Traduci in inglese questa frase del testo su François Ozon: "Ozon torna dunque ad indagare le complesse dinamiche della sessualità e le sue sfaccettate implicazioni nell’universo femminile."

▶ _ESTRATTO DEL TESTO_:
/---

François
Ozon all’età di soli quarantacinque anni vanta già
una solida formazione nel settore che gli ha permesso di affermarsi
come una delle figure di spicco della cinematografia francese. È
ormai prossimo all’uscita nelle sale il suo nuovo film
Giovane e bella che racconta la storia di
Isabelle, acerba ragazza diciassettenne alla scoperta della propria
sessualità la cui maturazione, scandita in quattro diversi
capitoli, avviene tramite la decisione di prostituirsi sotto la
falsa identità di Lea. Ozon torna dunque ad indagare le complesse
dinamiche della sessualità e le sue sfaccettate implicazioni
nell’universo femminile.
Dopo aver frequentato la scuola di
cinema La Fémis, François Ozon si laurea in
storia del cinema nel 1993 ed esordisce nel 1998 con il suo primo
lungometraggio Sitcom- La famiglia è simpatica. Non a
caso proprio il tema della famiglia, con le sue relazioni di
facciata che rispondono all’ipocrisia di una società che resta di
fatto immutata dagli anni Cinquanta ad oggi, costituisce una dei
pilastri portanti della sua filmografia.

\---

Coordinate dei punti chiave della posa:
/---

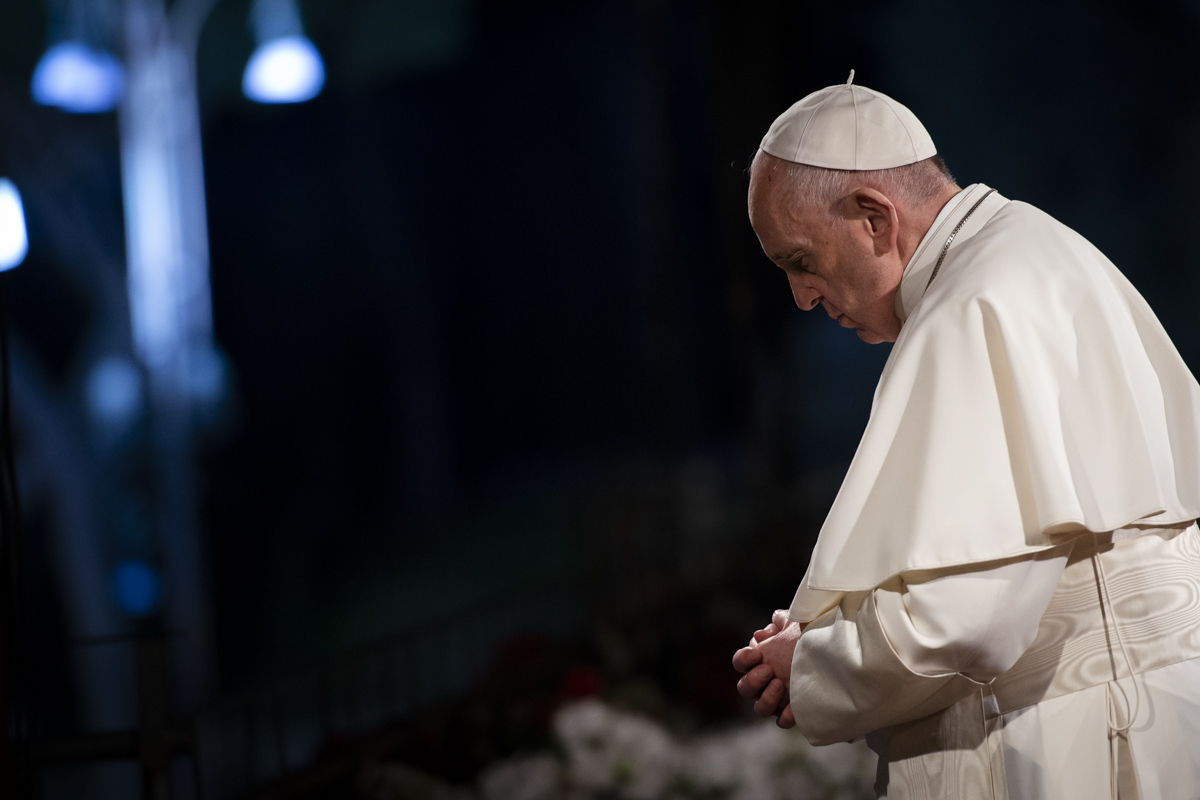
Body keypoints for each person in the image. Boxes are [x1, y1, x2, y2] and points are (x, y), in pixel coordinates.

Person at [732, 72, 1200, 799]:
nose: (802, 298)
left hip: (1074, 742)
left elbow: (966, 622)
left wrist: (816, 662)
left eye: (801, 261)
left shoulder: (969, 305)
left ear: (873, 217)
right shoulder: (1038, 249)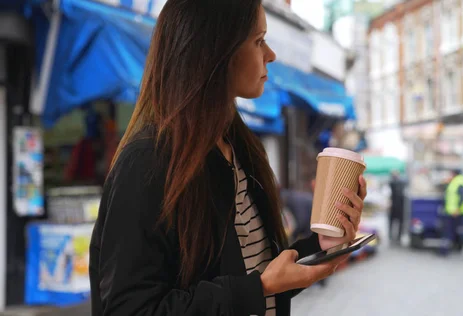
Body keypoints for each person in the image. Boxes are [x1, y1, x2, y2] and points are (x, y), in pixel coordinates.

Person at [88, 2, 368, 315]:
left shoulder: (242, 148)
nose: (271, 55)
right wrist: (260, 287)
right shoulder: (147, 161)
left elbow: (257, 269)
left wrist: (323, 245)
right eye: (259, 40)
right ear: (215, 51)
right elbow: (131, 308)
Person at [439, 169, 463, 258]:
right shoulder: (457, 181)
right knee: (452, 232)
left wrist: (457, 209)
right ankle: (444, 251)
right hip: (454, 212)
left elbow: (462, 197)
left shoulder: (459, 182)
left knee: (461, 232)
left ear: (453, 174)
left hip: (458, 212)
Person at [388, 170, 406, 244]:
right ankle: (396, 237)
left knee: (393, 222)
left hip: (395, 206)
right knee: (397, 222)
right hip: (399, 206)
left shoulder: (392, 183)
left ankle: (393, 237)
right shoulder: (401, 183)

\---

▶ _RISPOSTA_:
Ozon thus returns to exploring the complex dynamics of sexuality and its many-sided implications in the female world.